Y descubrieron, además, que los aviones podían ser empleados como artillería volante manual, siempre que, a puro cálculo, arrojaran a mano los artefactos explosivos, que funcionaban con displicencia itálica: algunos estallaban, otros rebotaban en el calcinado suelo, ora explotaban en las manos del piloto o del copiloto, ora explotaban apenas iniciaban su descenso.

La tribuna francesa tuvo en cuenta todas esas falencias para rechazar la pretensión italiana y el 27 de enero de 1915 siguió siendo, para ellos y para la mayoría de los europeos, el día del nacimiento de la guerra aérea.

Lo que demuestra, por si fuera necesario, que los galos dominan el arte de imponer urbi et orbi cuanto hacen o dejan de hacer, aunque los africanos los maldijesen eternamente con fervor intraducible. 

La Gran Guerra

Al iniciarse en la mañana del 4 de marzo de 1914 la I Guerra Mundial, la aviación no contaba en los planes de los estados mayores de las fuerzas armadas de las naciones involucradas en la guerra que terminaría con todas las guerras en el planeta, según la lúcida y militante previsión de sus estadistas, henchidos de buena voluntad y de pésimas nociones de fraternidad y solidaridad.

 

El aporte de cada país al gigantesco festival de masacres humanitarias fue el siguiente:

Alemania: 791.000 soldados.
Austria-Hungría: 450.000.
Francia: 790.000.
Rusia: 1.290.000.
Gran Bretaña: 160.000.

Desde la terrible experiencia de la dictadura protestante del caudillo militar Oliver Cromwell (1599-1658), los británicos siempre desconfiaron de los ejércitos permanentes.

En cuanto a los más pesados que el aire, la distribución fue:

Alemania: 180 aviones.
Inglaterra: 130.
Francia: 65.

La cifra es curiosa, pues, en la inmediata preguerra, Francia había marchado a la vanguardia por el número y calidad de sus aeroclubes; extrañamente, su fuerza aérea era tres veces menor que la de su principal enemigo: el vecindario de los cabezas cuadradas.

Primera victoria aérea

Pese a ello, fueron los franceses quienes se anotaron la primera victoria en la guerra aérea, el 5 octubre de 1914.
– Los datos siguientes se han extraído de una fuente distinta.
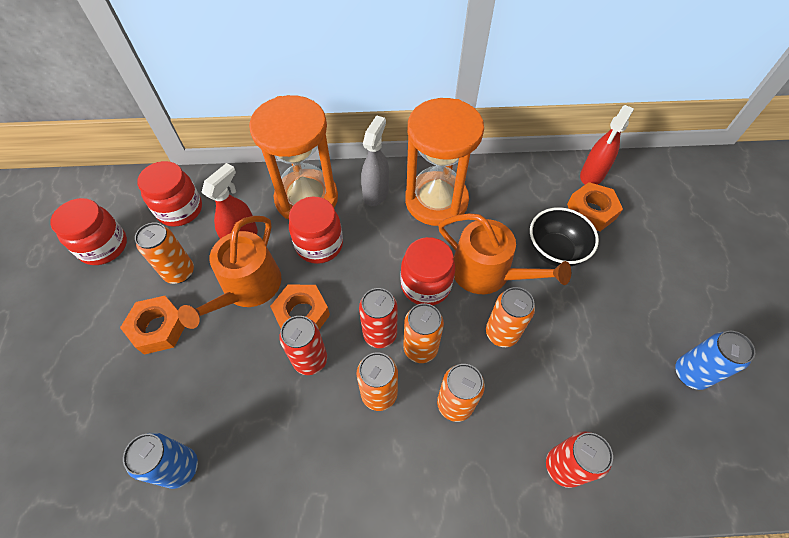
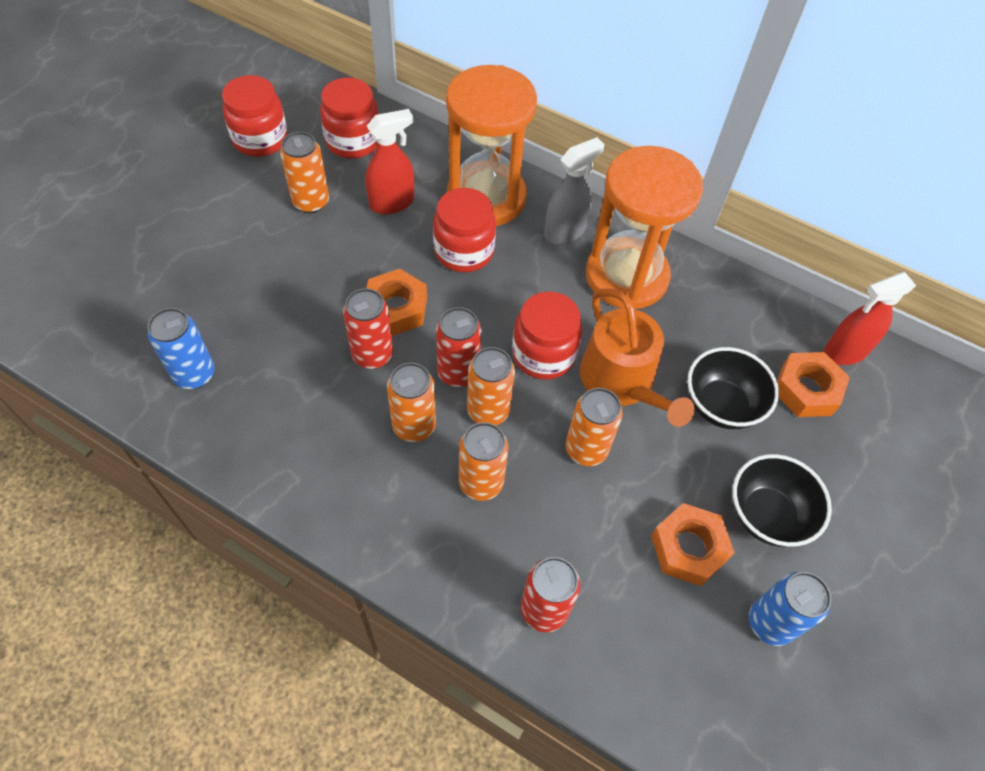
camera: 30 degrees right, 0 degrees up
orange nut [120,296,185,355] -> orange nut moved to [651,503,735,586]
orange watering can [178,216,281,329] -> none
none -> black bowl [733,454,832,547]

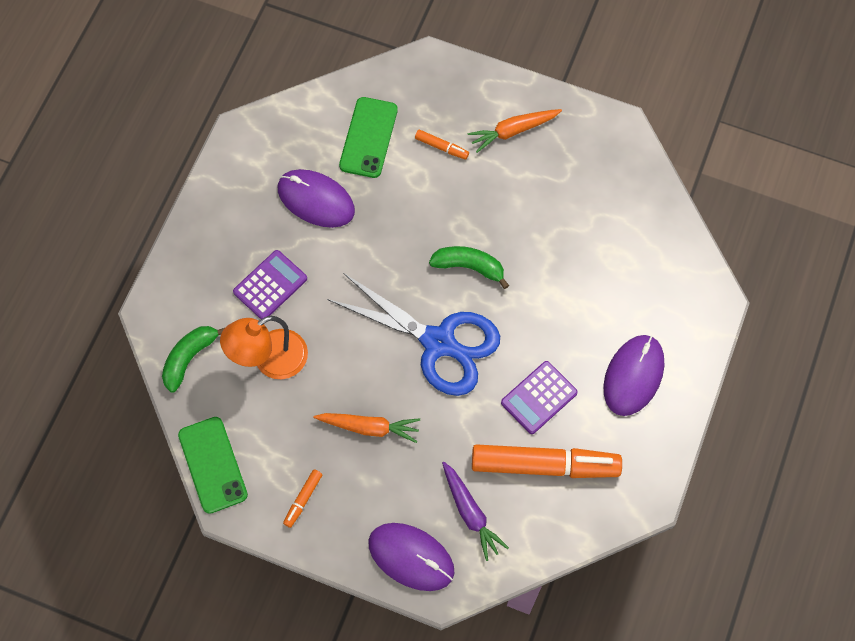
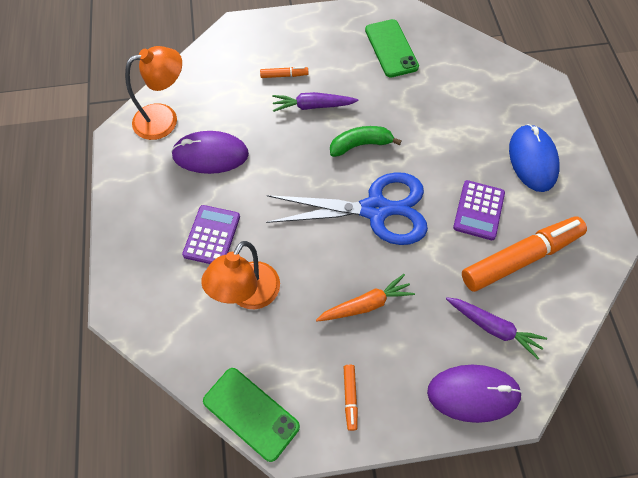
camera: 30 degrees left, 5 degrees down
green banana [162,326,224,393] -> none
green phone [339,97,398,178] -> green phone moved to [365,19,419,77]
orange carrot [468,109,562,153] -> none
purple mouse [603,335,664,416] -> blue mouse [509,124,560,192]
none -> orange lamp [125,46,182,140]
none -> purple carrot [272,92,359,112]

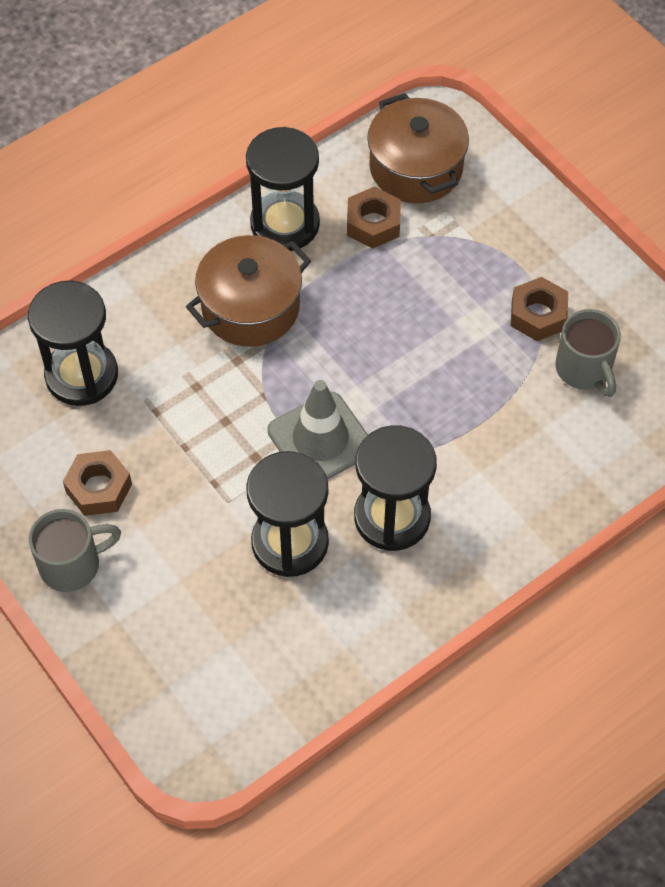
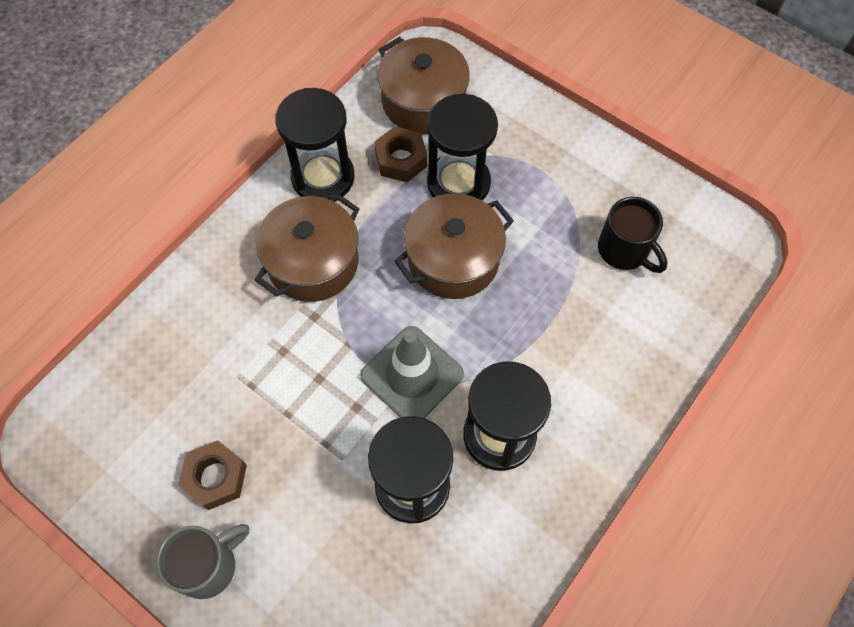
camera: 15 degrees left, 5 degrees up
black hourglass [28,281,118,406] -> black hourglass moved to [427,94,498,201]
brown nut [511,277,568,341] -> none
grey mug [555,309,621,397] -> black mug [598,197,667,273]
none -> brown pot [394,193,514,299]

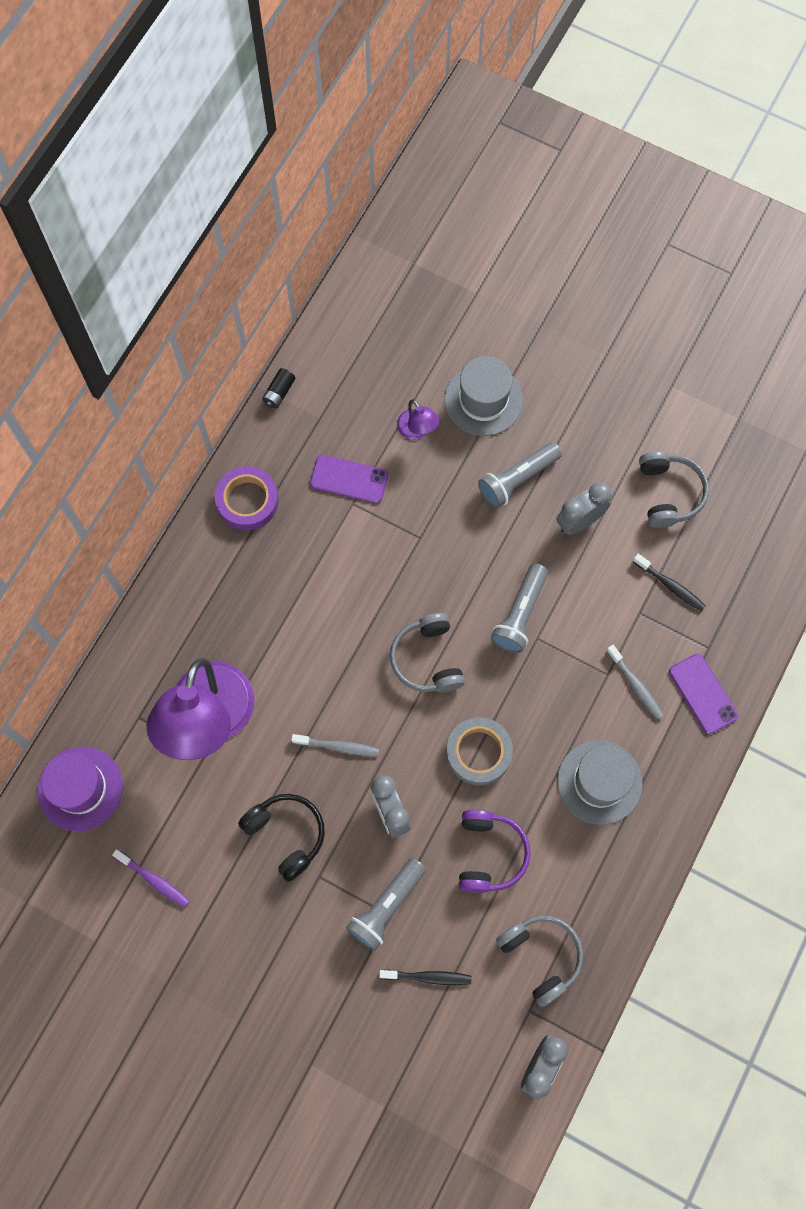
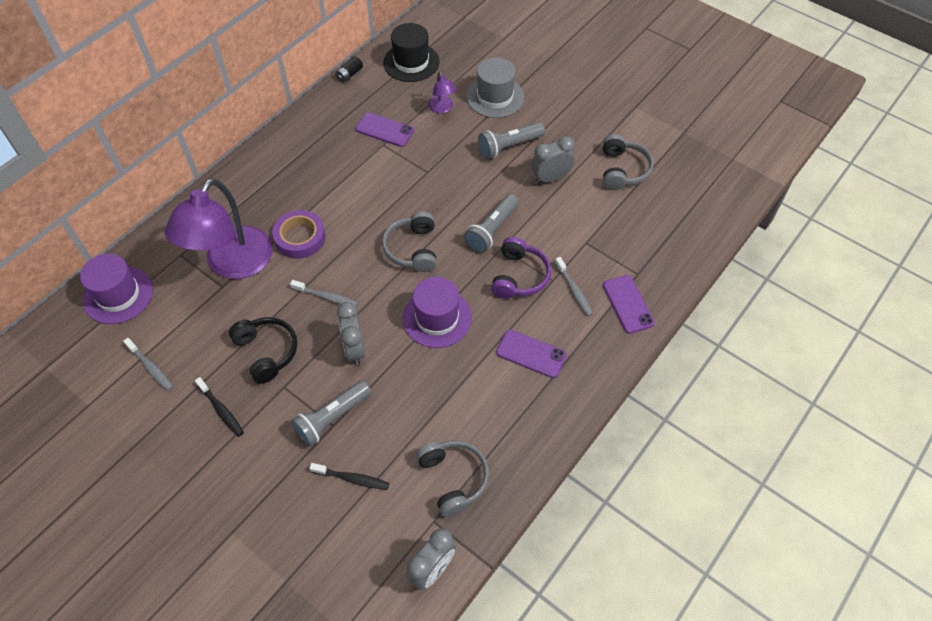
camera: 10 degrees right, 15 degrees down
purple toothbrush [112,849,190,908] -> grey toothbrush [123,338,174,391]
purple tape [215,466,279,530] -> purple tape moved to [272,210,326,259]
grey tape [446,717,513,785] -> purple hat [403,277,472,348]
purple headphones [459,810,531,893] -> purple headphones moved to [491,237,551,299]
grey hat [557,740,643,825] -> purple phone [496,330,567,378]
black toothbrush [633,554,706,612] -> black toothbrush moved to [195,377,244,437]
none -> black hat [383,23,440,82]

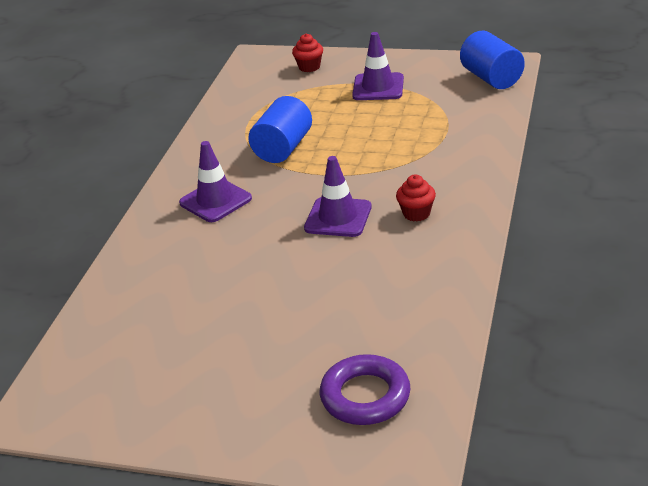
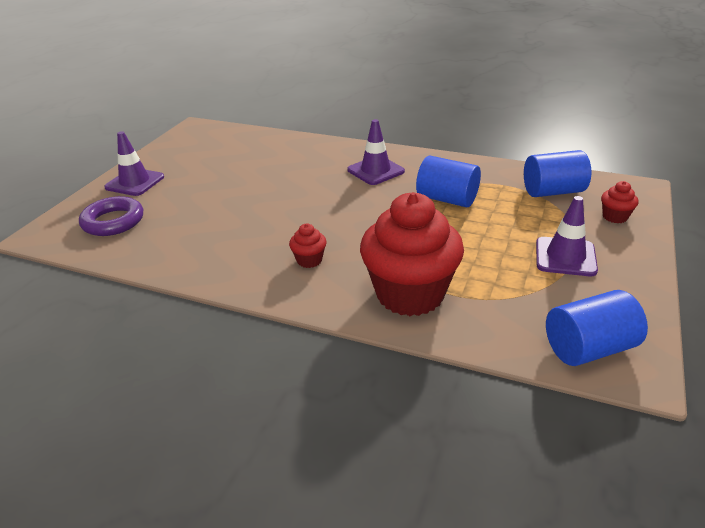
camera: 95 degrees right, 0 degrees up
purple traffic cone [304,156,372,237] -> purple traffic cone moved to [104,131,164,196]
none -> red cupcake [360,192,464,316]
none -> blue cylinder [524,150,591,197]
Fue a dos mil metros de la ciudad de Reims y a 1.800 metros de altura.

El Voisin, tripulado por el Sargento Joseph Frantz y por el copiloto Louis Quénault, derribó al biplano alemán Aviatik.

 

Los franceses utilizaron una ametralladora Hotchkiss, accionada bala por bala, y los alemanes, una carabina.

Hubo en esa acción bélica algo de los duelos de caballería medievales.

El barón germano

De hecho, los pilotos de prácticamente todas las naciones involucrados en la llamada "Gran Guerra" respetaron un código de honor que fue abandonado a medida que crecían las propagandas xenofóbicas y el odio racial (aunque el planeta Tierra esté enmerdado por una sola especie de humanoides).

Del duelo aéreo, que mantuvo su honrosa caballerosidad, sólo perduran los gloriosos duelos entre el beagle Snoopy y el Barón Rojo, creados por el genial dibujante Charles Schultz.

 

Franchet D’Esperey, comandante del V Ejército de Francia, que presenció el derribo del Aviatik, dispuso honras fúnebres para los aviadores alemanes muertos, y ordenó que sus efectos personales fueran enviados a sus familias por intermedio de representantes diplomáticos de naciones neutrales.

En este sentido, fue también ejemplar la actitud observada por los británicos para con el barón germano Manfred von Richthofen, el legendario Barón Rojo (por el color de la pintura de su aparato), el mejor piloto de la Primera Guerra.

 

Murió en abril de 1918, cuando su famoso Albatros fue derribado.

Sus restos fueron colocados en un suntuoso féretro y trasladados a la tumba a hombros de seis Capitanes (el mismo rango de Richthofen) de la Royal Air Force (RAF), mientras un batallón de fusileros disparaba las salvas de honor previstas por el Código de Honor de la fuerza.

Los años de la inocencia

Aquellos eran “los años de la inocencia”, según historiadores y sociólogos que bucean en la superficie de los hombres y sus cosas.

Por cierto, luego se progresaría lo bastante, sobre todo en la II Guerra Mundial, cuando los pilotos enemigos eran capturados en aterrizajes de emergencia, como rehenes y objetivos de venganza atroces, como ser quemados vivos, descuartizados o fusilados o condenados a morir torturados o por hambre y sevicias en los campos de concentración.

 

Desde 1945, la humanidad vive, en realidad padece, el funesto equilibrio del terror, y percibe, a la distancia de los años y cada vez con mayor nitidez, Armagedón o “la Montaña del Degüello”.